Sun 20 May 2007
There are three science museums in Tokyo: The Science Museum (at Kitanomaru); the National Science Museum (at Ueno) and the National Museum of Emerging Science and Innovation. Since it’s not too far from the Surugadai campus of Meiji University, I visited the Science Museum a little while back. Today I visited the Science and Innovation museum. I’ll get around to the National Science Museum at some point and add it to this review. There are photos of the Science Musuem and the Emerging Musuem in my gallery.
Science Museum (Kitanomaru)
Many science museums are devised principally or solely for children. Not being a child (no, really, I’m not!) I often find these somewhat disappointing. The Science Museum in Tokyo at Kitanomaru park was one of these. The displays are based mostly around central themes such as transport, physics, ecology, biology. It’s probably OK for a 7-12 year old and would repay a couple of hours visit. Most of the displays had English titles and often very brief English descriptions to go with the much more detailed Japanese ones (not surprising, since it’s Japan). I’m glad I didn’t spend a great deal of time travelling out to this one.
National Museum of Emerging Science and Innovation
This is a little bit out of the way for me. In fact, it’s going to be a little awkward for many to get to. It’s on what appears to be created land in Tokyo harbour. If the whole thing isn’t created land, then it’s at least been extended because the edges are too regular all the way around to be natural. There are two train services to this island, which also features two parks and the Museum of Maritime Science. One’s an underground that gets there by tunnels. The other’s an elevated train that gets there by bridge. There is no interchange between the two, so be prepared for a n extra walk if you get there by the underground Rinkai line rather than the elevated Yurikamome line.

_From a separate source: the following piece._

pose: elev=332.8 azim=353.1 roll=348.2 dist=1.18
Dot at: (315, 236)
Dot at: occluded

Once you get there you find a place surrounded by a mix of soulless tower blocks and odd architecture. The museum itself has a nice modern building. One of those where the base is smaller than the upper floors, making use of modern glass and steel construction to build something impossible with older materials.
The automated ticket system was irritating. The interface was a touch screen and had an option for English and Japanese. The English button was marked in English not kanji. However, once I’d selected this, it didn’t respond to requesting a particular ticket. One of the staff came over and told me to put the money in for the ticket I wanted. Once I’d deposited Y500 (not a bad price) I could select the ticket I wanted. For a science and emerging technology museum this was a bad start. Terrible interface design. There is absolutely no reason to require you to put money in first. In fact, if you want more than just the one ticket, it makes far more sense to select the type and number of tickets you want and then deposit the correct amount of money. Allowing money to be deposited first is useful, too, but should be the second not only option.

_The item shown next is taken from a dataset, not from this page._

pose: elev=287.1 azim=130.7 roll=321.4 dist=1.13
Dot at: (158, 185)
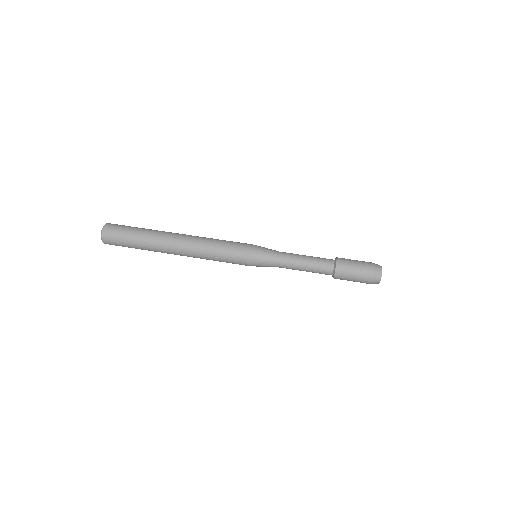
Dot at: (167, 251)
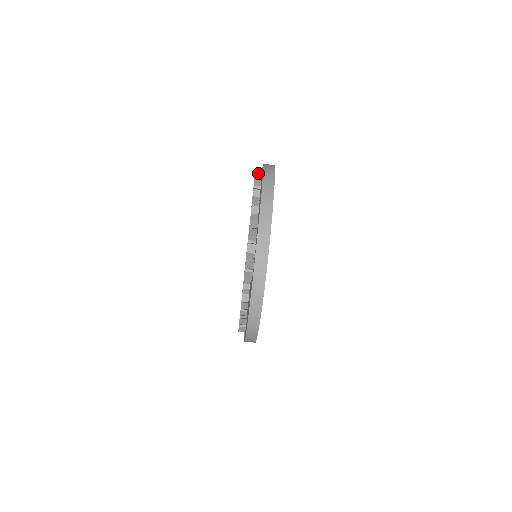
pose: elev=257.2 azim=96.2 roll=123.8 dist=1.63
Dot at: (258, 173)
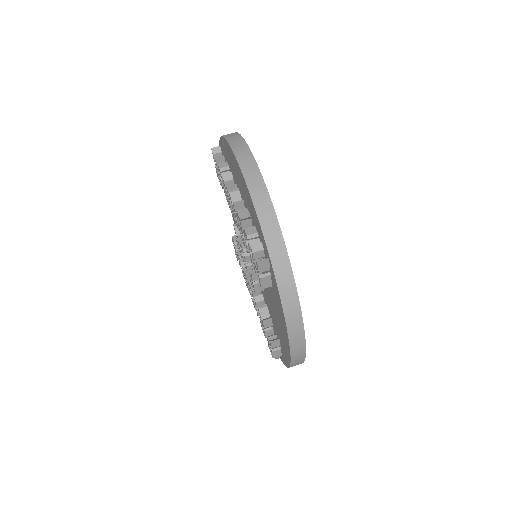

You get a printed ticket and a guide provides a leaflet (English and Japanese available) as well as a little clip to attach your ticket somewhere visible. They request the return of the little clips at the end (good for their funding and good for the environment as well, I would think). On the ground floor there the “Symbol Zone” which is just a large open space with a few couches on which you can lie down and look up at the large display globe overhead. This is a spherical version of the large exterior display screens you see a lot of around Tokyo. Quite well done. It displays things like history and predictions of global temperatures up to 2100. There’s also a “Wendy’s Burger Bar” accessible from the “Symbol Zone”. Not sure what that’s symbolic of, except the rise of American imperialist capitalism. There’s also the obligatory shop on the ground floor.

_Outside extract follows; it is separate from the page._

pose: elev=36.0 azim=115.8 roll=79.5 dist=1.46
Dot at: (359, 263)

There are a some “show” areas that I didn’t go into, presenting relevant video material. I went straight up to the main exhibit areas. There’s two large-ish floors of these. They cover a wide range of subject matter, including nanotechnology, medicine, genomics, planetary science, information systems, robotics, space exploration, and high energy physics research. That’s not an exhaustive list. As it’s not a huge museum the displays on each subject are somewhat limited, but they make good use of the space. There are also some real hands-on labs – I saw some chemistry being done and there was a robotics building workshop not in use which seemed to be based onĂ‚ Lego mindstorm kit. The displays have a reasonable explanation attached to them in English and Japanese. They don’t dumb it down to the level of a 7 year old in here. Some of it is aimed at the children, but other things, such as the explanation of HE physics research and the search for the Higgs Boson and the supersymmetric particles, is bang up to date and intelligent. They explain the deep-sea neutron research projects, sea bed drilling, and other up to the minute topics very well. There’s lots of helpers around, with variable English (I helped explain part of the ISS module in English when the meaning of the question eluded the guide present).
In all, worth the slight trek out to see it. I didn’t feel like another museum today (it gets a bit lonely on my own) but the Museum of Maritime Science is quite close by, so probably worth planning to do both if you’re making the trek out there. While it’s not got the breadth of the Science Museum in London, nor the sheer breathtaking scale of the Apollo Rocket at Cape Canaveral, it’s an interesting and well put together set of up to date displays, explaining the background and the cutting edge together.